Problem requirements: Copy only the lines from the one containing "India, Alpha, Bravo" through the final line of the records below, exactly as written, with no pictures.

Dataset content:
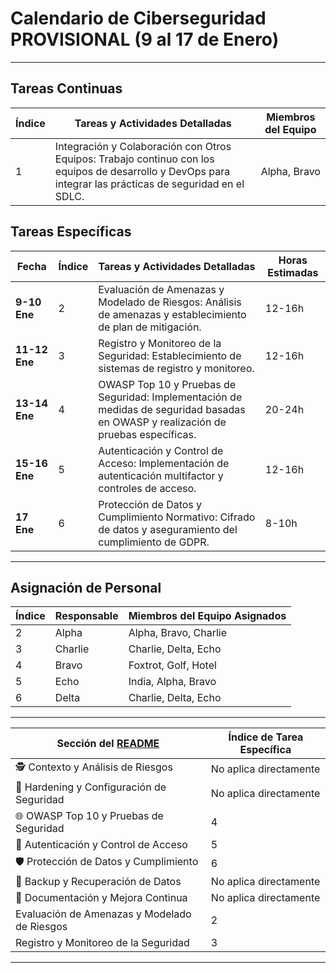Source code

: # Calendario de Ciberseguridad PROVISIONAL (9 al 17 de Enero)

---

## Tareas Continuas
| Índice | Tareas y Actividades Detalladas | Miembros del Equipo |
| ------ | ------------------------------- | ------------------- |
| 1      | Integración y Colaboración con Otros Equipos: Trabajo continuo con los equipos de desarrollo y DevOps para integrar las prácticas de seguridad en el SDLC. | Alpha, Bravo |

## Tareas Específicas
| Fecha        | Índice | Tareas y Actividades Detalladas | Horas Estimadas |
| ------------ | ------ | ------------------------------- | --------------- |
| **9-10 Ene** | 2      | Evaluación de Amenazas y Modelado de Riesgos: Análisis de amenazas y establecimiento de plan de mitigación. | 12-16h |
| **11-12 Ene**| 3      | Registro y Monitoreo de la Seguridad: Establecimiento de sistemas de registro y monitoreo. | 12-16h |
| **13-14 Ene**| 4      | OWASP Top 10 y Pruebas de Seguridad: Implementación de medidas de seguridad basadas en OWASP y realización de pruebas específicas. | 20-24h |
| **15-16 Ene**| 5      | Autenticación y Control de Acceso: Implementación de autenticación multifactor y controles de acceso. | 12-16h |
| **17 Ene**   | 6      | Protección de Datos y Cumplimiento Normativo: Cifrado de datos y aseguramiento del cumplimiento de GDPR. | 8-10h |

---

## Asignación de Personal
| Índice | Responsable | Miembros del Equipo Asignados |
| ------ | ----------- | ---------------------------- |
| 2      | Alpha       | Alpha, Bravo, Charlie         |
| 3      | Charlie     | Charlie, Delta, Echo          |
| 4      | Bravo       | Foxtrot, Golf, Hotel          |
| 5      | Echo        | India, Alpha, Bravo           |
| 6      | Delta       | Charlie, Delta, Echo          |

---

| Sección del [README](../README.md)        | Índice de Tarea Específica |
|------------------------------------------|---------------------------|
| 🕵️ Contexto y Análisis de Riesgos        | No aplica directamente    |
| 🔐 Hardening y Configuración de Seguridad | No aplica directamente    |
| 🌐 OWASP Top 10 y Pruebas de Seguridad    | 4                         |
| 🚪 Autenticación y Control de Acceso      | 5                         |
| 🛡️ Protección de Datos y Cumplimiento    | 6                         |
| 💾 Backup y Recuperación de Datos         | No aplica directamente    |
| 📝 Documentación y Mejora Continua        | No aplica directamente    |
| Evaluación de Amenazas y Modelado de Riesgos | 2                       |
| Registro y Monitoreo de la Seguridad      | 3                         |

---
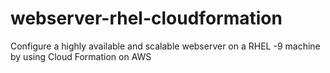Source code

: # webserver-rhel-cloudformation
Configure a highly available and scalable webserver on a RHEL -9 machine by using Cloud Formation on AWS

The answer:
| 5      | Echo        | India, Alpha, Bravo           |
| 6      | Delta       | Charlie, Delta, Echo          |

---

| Sección del [README](../README.md)        | Índice de Tarea Específica |
|------------------------------------------|---------------------------|
| 🕵️ Contexto y Análisis de Riesgos        | No aplica directamente    |
| 🔐 Hardening y Configuración de Seguridad | No aplica directamente    |
| 🌐 OWASP Top 10 y Pruebas de Seguridad    | 4                         |
| 🚪 Autenticación y Control de Acceso      | 5                         |
| 🛡️ Protección de Datos y Cumplimiento    | 6                         |
| 💾 Backup y Recuperación de Datos         | No aplica directamente    |
| 📝 Documentación y Mejora Continua        | No aplica directamente    |
| Evaluación de Amenazas y Modelado de Riesgos | 2                       |
| Registro y Monitoreo de la Seguridad      | 3                         |

---
Source code

: # webserver-rhel-cloudformation
Configure a highly available and scalable webserver on a RHEL -9 machine by using Cloud Formation on AWS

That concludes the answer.